Neste artigo, que discorre sobre “uma nova rota para o cluster de florestas plantadas”, apresentaremos, primeiramente, um breve histórico da evolução do setor, seguido de uma discussão sobre seu contexto e, finalmente, as recomendações sobre o que entendemos serem os ajustes necessários para que o setor tenha um novo ciclo virtuoso. Vamos iniciar cada uma dessas partes com “palavras-chave”, para o leitor ter uma ideia da mensagem.
UMA HISTÓRIA DE SUCESSO, MAS...: Não vou gastar o precioso tempo do leitor enumerando os indicadores do setor brasileiro de base florestal, todos disponíveis do site da Ibá. Mas é importante destacar que nossa área plantada com florestas saiu praticamente do zero, em meados da década de 1960, para aproximadamente 7,9 Mha, em 2018.

◆ Dados disponíveis:
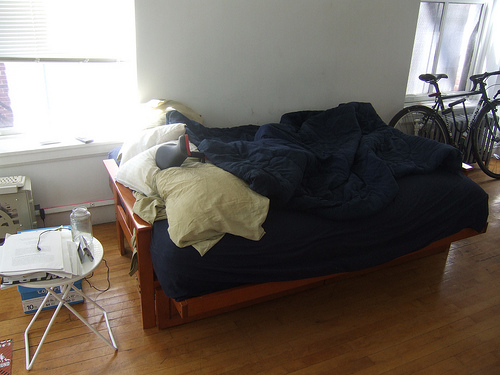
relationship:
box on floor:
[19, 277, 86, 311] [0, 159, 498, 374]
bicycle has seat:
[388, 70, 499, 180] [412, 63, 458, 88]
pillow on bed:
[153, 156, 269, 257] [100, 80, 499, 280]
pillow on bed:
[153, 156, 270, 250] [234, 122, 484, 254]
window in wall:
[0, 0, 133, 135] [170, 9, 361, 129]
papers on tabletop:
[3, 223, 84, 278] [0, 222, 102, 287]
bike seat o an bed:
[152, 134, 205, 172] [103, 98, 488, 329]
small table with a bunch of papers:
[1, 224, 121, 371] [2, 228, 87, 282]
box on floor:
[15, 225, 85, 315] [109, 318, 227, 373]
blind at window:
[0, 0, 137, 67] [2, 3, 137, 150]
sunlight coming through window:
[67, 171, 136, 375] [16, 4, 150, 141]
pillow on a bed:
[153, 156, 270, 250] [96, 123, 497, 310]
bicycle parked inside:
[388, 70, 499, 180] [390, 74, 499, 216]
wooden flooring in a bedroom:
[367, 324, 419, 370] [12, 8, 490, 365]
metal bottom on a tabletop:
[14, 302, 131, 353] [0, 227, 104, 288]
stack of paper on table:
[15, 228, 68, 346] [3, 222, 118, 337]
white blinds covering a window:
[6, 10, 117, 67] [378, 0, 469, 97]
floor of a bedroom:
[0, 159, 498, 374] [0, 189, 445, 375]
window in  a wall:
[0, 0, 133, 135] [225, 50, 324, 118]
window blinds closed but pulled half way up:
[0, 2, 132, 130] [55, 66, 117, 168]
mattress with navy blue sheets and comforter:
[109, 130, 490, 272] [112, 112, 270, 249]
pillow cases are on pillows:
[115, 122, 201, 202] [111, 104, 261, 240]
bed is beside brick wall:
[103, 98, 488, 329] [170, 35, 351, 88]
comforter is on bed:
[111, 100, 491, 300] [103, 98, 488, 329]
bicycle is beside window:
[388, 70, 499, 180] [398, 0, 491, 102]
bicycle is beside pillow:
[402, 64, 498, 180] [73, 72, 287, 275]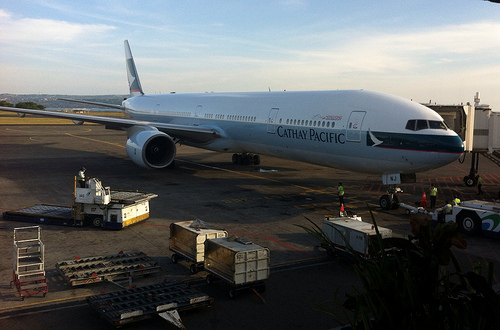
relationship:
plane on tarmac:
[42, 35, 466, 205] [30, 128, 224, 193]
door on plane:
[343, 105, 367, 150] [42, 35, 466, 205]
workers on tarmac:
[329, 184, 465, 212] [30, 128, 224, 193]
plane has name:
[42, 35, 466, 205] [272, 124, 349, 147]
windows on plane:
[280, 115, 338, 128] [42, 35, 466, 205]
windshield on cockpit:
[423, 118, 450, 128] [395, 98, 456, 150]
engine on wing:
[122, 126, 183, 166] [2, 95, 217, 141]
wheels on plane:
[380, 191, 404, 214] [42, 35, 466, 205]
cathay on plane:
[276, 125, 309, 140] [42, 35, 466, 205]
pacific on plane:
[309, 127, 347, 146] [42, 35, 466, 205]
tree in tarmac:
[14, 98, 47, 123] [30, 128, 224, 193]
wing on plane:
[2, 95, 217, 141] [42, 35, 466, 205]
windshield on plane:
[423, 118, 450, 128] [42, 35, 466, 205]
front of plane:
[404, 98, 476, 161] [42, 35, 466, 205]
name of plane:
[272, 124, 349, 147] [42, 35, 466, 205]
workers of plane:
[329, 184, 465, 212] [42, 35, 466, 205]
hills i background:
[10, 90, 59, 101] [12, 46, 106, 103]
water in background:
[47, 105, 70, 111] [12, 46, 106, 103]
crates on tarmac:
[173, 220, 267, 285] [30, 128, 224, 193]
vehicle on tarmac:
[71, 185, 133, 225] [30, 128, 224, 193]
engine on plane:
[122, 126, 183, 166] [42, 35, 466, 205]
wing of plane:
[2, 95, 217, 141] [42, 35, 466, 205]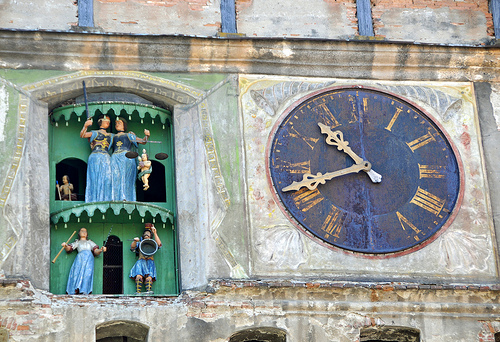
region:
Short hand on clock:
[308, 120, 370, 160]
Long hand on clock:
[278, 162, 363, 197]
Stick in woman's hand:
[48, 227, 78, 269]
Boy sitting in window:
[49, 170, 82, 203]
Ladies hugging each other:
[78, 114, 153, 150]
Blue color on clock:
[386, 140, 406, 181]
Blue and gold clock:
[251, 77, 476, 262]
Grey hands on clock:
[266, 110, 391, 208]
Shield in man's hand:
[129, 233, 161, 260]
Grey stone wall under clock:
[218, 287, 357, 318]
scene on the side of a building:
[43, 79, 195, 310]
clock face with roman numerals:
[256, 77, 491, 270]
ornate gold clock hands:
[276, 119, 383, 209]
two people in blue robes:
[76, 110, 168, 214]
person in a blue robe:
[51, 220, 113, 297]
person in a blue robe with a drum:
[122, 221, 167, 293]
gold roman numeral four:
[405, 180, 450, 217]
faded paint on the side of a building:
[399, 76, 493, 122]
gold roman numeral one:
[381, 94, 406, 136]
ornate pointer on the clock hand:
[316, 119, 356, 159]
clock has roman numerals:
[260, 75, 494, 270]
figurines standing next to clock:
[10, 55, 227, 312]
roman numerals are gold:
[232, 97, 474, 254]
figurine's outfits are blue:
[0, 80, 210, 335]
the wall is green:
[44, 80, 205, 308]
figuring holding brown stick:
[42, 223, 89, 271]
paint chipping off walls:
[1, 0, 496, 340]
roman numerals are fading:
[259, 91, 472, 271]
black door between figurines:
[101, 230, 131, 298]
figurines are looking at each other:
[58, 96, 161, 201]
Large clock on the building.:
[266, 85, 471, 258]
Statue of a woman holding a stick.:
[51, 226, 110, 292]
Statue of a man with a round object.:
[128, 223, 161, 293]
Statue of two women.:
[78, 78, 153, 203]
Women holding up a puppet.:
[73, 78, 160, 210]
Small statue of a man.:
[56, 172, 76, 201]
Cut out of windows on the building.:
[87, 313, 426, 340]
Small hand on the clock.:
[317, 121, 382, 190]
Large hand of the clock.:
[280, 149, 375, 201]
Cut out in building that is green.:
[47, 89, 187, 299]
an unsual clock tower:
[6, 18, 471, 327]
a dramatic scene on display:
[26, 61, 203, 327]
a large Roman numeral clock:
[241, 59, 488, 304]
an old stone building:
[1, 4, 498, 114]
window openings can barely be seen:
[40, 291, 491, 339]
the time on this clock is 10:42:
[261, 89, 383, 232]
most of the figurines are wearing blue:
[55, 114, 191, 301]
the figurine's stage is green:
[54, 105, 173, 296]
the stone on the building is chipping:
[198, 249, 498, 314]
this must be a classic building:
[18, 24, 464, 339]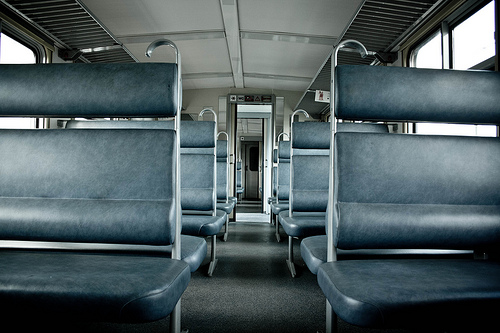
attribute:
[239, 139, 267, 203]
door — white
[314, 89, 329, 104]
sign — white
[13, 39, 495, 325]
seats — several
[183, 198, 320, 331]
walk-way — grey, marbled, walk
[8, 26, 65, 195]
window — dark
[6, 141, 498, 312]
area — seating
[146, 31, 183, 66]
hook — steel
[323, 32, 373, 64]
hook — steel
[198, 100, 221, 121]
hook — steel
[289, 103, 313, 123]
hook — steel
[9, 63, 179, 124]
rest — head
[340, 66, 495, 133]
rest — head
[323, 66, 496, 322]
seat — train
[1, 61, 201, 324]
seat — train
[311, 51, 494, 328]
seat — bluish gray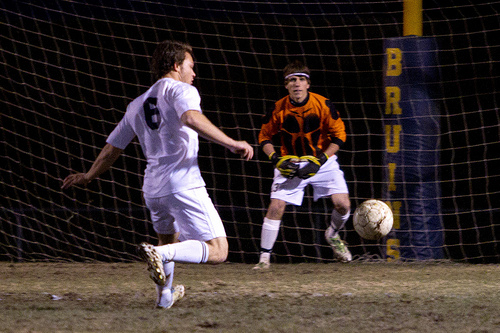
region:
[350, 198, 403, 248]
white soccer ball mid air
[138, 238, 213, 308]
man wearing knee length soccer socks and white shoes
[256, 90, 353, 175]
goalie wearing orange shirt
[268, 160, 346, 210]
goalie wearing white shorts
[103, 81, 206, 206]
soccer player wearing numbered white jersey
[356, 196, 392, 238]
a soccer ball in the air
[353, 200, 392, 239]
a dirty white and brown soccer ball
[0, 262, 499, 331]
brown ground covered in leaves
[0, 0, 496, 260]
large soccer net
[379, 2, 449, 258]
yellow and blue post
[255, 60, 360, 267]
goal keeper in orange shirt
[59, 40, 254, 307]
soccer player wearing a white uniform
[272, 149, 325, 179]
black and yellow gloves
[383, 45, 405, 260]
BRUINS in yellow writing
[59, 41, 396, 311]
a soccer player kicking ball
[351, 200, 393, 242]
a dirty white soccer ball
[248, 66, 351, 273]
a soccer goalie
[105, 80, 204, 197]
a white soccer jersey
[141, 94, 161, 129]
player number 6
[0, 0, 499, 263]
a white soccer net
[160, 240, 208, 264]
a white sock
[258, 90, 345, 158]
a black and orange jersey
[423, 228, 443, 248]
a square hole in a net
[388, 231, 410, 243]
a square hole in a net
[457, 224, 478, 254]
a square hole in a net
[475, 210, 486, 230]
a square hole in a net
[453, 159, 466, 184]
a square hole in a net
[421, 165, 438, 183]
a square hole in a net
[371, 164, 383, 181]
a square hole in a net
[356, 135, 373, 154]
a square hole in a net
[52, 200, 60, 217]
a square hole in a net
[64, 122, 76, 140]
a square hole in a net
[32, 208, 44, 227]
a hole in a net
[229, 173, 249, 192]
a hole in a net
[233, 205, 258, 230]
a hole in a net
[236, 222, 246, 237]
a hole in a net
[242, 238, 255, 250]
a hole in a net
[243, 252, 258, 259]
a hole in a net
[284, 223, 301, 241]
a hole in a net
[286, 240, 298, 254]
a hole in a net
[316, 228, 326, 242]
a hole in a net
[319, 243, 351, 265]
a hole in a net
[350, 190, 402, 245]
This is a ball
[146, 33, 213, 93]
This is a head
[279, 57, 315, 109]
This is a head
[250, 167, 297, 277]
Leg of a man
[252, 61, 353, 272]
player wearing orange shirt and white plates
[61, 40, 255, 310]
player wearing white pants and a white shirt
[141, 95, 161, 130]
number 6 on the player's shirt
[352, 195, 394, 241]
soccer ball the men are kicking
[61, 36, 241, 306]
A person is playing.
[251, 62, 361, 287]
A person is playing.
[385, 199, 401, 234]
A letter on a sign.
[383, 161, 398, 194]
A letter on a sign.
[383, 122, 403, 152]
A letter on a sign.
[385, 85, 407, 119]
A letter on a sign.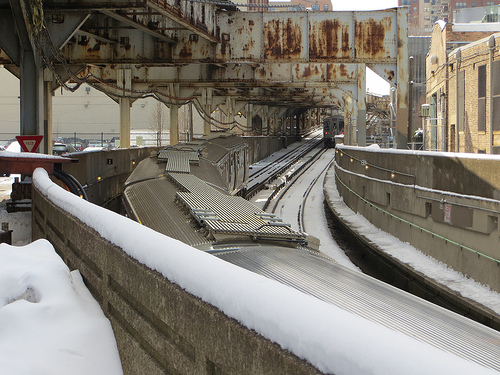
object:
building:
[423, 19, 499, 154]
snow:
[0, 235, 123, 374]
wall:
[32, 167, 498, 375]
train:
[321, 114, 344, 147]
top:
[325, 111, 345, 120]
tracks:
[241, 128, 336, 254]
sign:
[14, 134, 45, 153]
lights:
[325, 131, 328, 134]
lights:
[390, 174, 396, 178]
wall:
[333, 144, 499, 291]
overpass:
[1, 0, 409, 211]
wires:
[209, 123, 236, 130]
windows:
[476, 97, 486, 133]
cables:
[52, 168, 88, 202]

...

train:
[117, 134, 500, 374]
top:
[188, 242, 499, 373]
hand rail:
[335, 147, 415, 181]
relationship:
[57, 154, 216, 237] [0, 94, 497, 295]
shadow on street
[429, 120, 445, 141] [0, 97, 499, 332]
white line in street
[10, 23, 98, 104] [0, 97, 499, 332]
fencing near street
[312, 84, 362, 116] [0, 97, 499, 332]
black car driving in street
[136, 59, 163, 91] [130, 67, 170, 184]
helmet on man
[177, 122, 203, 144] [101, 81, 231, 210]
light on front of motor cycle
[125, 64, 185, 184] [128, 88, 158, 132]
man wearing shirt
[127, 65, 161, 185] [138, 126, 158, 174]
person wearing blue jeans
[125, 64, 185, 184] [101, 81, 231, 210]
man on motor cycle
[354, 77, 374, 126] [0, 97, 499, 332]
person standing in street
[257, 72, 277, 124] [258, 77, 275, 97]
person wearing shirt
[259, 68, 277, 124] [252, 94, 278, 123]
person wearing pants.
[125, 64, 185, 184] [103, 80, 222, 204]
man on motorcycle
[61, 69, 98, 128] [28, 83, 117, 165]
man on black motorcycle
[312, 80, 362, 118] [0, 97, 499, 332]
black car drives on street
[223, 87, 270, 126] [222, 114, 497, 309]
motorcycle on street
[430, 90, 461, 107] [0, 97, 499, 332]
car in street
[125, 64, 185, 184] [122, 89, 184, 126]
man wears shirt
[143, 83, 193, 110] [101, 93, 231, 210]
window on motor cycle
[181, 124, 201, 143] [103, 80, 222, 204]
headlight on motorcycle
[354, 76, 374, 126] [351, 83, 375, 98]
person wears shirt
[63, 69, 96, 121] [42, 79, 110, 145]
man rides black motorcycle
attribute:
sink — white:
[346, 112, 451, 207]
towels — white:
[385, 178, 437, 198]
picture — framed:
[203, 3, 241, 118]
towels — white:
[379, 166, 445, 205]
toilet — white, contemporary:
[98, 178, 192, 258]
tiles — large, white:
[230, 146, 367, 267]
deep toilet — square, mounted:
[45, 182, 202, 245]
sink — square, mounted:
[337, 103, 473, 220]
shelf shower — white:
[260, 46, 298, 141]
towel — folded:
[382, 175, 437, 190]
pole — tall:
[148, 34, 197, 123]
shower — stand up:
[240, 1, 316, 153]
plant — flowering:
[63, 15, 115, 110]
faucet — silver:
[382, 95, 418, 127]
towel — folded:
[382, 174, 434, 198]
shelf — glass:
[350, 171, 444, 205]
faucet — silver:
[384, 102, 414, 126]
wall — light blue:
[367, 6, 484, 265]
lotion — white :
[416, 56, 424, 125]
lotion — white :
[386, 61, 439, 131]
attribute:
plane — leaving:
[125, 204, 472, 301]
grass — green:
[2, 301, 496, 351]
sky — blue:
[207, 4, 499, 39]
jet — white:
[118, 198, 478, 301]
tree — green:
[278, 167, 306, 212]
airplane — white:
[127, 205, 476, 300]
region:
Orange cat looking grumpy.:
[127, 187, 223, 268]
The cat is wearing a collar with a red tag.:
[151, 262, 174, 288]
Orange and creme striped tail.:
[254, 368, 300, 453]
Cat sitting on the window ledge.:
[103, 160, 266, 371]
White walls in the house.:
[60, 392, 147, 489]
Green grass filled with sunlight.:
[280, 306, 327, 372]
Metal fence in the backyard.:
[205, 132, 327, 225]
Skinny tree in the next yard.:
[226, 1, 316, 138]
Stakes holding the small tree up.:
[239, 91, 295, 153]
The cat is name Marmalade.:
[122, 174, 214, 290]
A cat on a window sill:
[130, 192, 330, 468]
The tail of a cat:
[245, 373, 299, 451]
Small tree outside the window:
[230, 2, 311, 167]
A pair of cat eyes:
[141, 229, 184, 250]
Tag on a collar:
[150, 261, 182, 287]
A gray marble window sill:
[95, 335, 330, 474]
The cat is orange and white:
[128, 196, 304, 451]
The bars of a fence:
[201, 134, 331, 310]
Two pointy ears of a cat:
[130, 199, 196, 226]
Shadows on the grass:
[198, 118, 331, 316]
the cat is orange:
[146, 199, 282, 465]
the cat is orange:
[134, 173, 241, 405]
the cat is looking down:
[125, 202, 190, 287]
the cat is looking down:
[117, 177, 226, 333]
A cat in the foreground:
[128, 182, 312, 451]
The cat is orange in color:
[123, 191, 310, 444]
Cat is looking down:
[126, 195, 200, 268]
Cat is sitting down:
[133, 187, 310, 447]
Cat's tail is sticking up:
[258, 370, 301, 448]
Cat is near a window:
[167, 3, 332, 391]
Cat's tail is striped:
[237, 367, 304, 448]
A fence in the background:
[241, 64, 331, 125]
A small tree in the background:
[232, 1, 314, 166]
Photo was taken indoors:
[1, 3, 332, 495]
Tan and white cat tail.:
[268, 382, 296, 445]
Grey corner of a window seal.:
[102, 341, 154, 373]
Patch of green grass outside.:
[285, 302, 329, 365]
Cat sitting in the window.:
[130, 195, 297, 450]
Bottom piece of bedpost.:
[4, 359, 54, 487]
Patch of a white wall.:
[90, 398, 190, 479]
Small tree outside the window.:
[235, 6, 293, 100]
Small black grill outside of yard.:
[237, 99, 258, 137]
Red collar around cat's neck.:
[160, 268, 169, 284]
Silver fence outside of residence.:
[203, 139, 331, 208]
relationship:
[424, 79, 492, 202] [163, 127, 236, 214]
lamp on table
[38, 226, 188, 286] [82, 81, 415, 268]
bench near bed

◆ Problemas a resolver:
A: Liste, na ordem, todas as partes que o trecho sobre florestas plantadas anuncia que serão apresentadas.
B: Transcreva do trecho sobre florestas plantadas a passagem entre “Neste artigo, que” e “ideia da mensagem.”, inclusive.

◆ Soluções a seguir:
A:
1. Um breve histórico da evolução do setor
2. Uma discussão sobre seu contexto
3. As recomendações sobre os ajustes necessários para que o setor tenha um novo ciclo virtuoso

B:
Neste artigo, que discorre sobre “uma nova rota para o cluster de florestas plantadas”, apresentaremos, primeiramente, um breve histórico da evolução do setor, seguido de uma discussão sobre seu contexto e, finalmente, as recomendações sobre o que entendemos serem os ajustes necessários para que o setor tenha um novo ciclo virtuoso. Vamos iniciar cada uma dessas partes com “palavras-chave”, para o leitor ter uma ideia da mensagem.